Well, once again with keeping with my bad habit of mooting my own questions, it seems that the 64K stripe size is optimal for our particular card, and not only that, we can use RAID10 at this particular size of stripe.

Alot of the most recent reading I have been seeing is that most cards seem to do well at the 64KB stripe size.

I am leaving everything at the defaults (except for FreeBSD 4.5 which is defaulting to 16K block sizes):

RAID10 stripe 64K
postgres 8K
FreeBSD change from 16K to 8K

I am curious. Why are you choosing RAID 1/0 over 5?

Ted,

I'm curious about the other specs on your system. (Sounds like a kicking system ;)). Can you tell us the overall specs?

Any high-availability system that combines PostgreSQL and FreeBSD piques my interest, since I consider these to be two of the best things ever to come out of open source. Let us know how it goes.

And I think your RAID choice is right, to a point. Yes RAID 10 is apparently the most "correct" choice for databases, since it optimizes for read AND write. However, you are setting things up so your whole system depends on a single possible point of failure: the SCSI RAID card itself.

I am very interested in the possibility of using Vinum (http://www.freebsd.org/doc/en_US.ISO8859-1/articles/vinum/index.html) (FreeBSD software RAID) for failover/HA systems, since it lets you stack multiple drives in parallel, without needing a single device to connect them to the rest of the server. Have you considered this? I know historically software RAID is supposed to be inferior, but there are cases for it. FreeBSD is an especially good case for it, because it is so stable, and uses CPU resources so efficiently. Also, Vinum could actually be a "meta-RAID", binding together multiple RAID cards into one or more logical partitions, making it so that the system could potentially even continue working after a full RAID card crash.

Vinum looks to me like a very elegant solution to many high-availability problems, but I wonder whether it's still in active development. The http://www.vinumvm.org/ page shows some documents not updated for more than a year. Anyone else here dealt with Vinum?

rodk,

We chose the RAID10 over RAID5 because firstly of the fault tolerance. A drive in a RAID10 can go down and there will be no loss of performance. When a drive goes down in the RAID5, rebuilding can be tricky, and performance will be really bad until the new drive comes back online. Alot of manufacturers have gotten around this though with hot swap/hot spare technology.
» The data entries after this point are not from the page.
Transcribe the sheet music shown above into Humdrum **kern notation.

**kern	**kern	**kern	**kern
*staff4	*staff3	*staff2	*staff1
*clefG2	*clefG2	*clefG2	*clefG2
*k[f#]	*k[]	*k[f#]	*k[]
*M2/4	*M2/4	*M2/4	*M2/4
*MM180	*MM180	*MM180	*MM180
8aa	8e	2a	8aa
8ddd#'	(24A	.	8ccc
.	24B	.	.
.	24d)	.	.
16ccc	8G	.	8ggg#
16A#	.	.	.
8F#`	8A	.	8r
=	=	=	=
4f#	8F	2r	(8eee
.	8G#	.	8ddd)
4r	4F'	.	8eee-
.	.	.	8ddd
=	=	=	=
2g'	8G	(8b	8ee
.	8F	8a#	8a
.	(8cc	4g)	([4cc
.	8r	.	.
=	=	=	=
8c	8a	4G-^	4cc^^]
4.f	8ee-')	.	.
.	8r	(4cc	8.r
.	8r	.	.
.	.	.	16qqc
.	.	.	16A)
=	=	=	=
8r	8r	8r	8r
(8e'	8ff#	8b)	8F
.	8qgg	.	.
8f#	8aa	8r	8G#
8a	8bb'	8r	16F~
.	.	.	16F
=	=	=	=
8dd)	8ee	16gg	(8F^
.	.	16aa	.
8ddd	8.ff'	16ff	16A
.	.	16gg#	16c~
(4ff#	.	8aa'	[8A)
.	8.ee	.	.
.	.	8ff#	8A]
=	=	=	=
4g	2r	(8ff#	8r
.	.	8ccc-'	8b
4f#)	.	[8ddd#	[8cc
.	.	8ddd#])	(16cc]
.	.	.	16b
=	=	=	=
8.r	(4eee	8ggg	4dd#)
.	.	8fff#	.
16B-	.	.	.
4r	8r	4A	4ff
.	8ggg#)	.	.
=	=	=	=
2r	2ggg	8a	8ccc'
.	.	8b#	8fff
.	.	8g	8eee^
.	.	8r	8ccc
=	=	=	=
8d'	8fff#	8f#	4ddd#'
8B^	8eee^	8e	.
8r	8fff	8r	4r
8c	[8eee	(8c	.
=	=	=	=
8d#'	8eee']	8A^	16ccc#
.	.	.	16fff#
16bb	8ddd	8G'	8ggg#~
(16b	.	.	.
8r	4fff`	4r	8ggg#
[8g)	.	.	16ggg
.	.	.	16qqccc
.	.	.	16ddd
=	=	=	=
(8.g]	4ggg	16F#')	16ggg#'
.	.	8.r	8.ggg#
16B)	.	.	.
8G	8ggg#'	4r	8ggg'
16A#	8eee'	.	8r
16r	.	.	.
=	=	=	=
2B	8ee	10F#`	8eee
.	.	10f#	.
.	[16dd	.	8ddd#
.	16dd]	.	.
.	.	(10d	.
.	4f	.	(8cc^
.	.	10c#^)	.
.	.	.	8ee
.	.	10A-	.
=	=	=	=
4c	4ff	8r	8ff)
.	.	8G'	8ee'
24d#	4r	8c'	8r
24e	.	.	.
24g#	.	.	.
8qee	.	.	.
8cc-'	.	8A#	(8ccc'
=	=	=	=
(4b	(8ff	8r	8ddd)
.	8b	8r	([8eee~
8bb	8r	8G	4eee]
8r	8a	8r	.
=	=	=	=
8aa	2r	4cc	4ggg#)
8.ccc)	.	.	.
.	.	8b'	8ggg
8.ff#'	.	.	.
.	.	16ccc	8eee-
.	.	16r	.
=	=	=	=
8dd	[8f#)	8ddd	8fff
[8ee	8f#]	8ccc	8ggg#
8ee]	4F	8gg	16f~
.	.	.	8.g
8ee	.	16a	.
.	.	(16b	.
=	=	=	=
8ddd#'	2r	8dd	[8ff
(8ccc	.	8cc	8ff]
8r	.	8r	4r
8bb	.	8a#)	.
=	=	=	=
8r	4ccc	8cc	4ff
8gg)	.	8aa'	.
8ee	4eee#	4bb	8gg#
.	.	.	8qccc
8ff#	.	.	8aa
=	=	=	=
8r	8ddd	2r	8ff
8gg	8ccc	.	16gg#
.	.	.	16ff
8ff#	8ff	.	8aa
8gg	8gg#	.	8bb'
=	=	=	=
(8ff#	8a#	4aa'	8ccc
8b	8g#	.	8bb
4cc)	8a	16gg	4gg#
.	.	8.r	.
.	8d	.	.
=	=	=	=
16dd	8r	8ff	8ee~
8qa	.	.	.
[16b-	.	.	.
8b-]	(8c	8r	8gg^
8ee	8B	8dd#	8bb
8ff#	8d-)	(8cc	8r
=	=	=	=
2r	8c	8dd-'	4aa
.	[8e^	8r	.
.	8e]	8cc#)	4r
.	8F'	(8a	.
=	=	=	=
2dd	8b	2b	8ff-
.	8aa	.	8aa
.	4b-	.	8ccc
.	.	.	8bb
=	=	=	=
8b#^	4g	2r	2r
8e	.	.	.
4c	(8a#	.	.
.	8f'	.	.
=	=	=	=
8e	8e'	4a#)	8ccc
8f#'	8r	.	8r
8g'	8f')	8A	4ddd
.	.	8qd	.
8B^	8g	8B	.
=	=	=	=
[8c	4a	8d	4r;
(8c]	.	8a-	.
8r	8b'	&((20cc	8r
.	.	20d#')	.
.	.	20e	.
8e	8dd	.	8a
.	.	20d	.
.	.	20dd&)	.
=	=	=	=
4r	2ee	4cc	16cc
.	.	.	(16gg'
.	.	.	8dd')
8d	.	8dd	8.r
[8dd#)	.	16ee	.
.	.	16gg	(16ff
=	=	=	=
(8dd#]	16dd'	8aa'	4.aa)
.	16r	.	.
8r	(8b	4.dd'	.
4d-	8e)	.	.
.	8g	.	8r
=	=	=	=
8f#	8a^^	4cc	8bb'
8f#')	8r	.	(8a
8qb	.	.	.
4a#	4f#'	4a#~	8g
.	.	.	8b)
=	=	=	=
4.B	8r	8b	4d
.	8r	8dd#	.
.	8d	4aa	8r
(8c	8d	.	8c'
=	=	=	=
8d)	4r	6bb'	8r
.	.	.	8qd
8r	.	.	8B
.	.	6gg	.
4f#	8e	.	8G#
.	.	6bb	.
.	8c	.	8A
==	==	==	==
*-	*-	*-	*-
Secondly, the rebuild time on the RAID10 is about twice as fast. Our testing so far has a rebuild time on the RAID10 at about 2 hours, and the RAID5 was around 4.

Another reason for choosing the RAID10 was it is faster than the RAID5, and is recommended as the RAID of choice by most database vendors. RAID5 has a history of being especially poor in write performance.

Here's a pretty good article from Oracle on choosing a RAID and a stripe size. They recommend 32K or 64K striping for OLTP.

http://www.oracle.com/oramag/oracle/00-May/index.html?o30avail.html

rycamor,

You are correct in that our 1 card is a single point of failure. I would like to get around this, unfortunatley we have some cost constraints for this particular machine. It's a modest machine, but if it can prove itself, I believe I can get the people with the money to spring for some faster hardware, especially for some SCSI cards and drives.

Our server specs:

Dual P3 933mhz
512 MB memory (will be upgraded to 1 gig)
133 bus
Duplidisk IDE RAID1 40GB
Adaptec ATA100 RAID10 (SCSI is always a better choice on FreeBSD though) 80GB

Software:
FreeBSD
postgres
Apache
PHP

You make a good point about Vinum. For the above server, we are going to use a remote backup server. (Not a failover server, but one that holds backup copies of the database). It would be nice to throw together a couple of disks into a RAID1 just to be safe.